### Problem requirements
Every line below that includes the word "EURO" needs to be copied.
──────── Given records
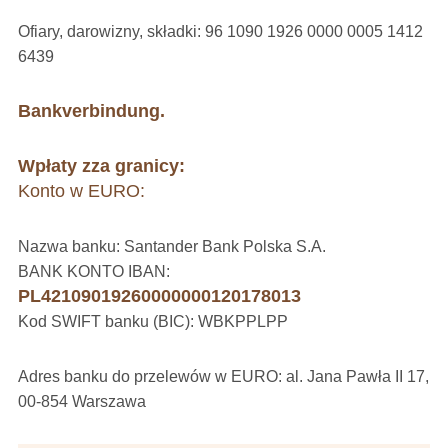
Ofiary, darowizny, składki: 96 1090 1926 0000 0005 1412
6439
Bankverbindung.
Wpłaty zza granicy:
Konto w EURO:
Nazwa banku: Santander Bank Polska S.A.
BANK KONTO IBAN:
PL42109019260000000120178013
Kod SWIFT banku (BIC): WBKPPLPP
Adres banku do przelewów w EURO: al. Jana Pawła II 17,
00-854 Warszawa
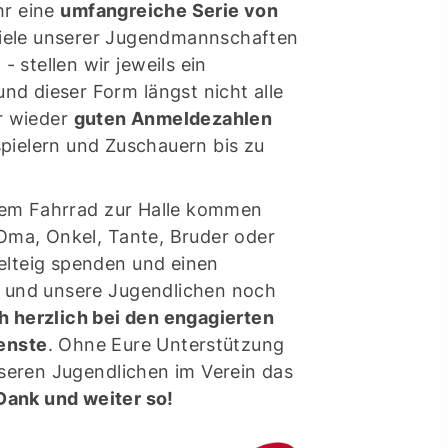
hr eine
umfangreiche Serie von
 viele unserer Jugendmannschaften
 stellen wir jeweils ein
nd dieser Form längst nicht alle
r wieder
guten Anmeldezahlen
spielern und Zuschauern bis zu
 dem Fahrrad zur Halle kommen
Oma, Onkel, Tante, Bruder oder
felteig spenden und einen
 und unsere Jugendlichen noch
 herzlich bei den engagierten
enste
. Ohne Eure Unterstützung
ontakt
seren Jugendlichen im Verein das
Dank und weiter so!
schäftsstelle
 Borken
────────────────
──────── Given records
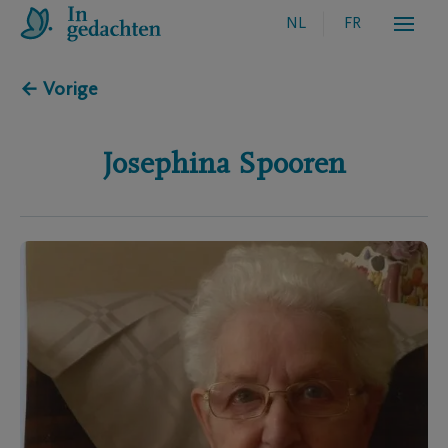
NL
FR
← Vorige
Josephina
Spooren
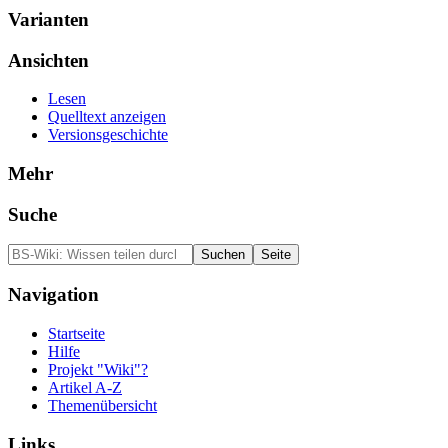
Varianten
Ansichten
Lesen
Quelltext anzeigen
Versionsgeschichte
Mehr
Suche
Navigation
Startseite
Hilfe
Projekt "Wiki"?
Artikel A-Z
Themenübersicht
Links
────────────────
### Result of this exercise
Konto w EURO:
Adres banku do przelewów w EURO: al. Jana Pawła II 17,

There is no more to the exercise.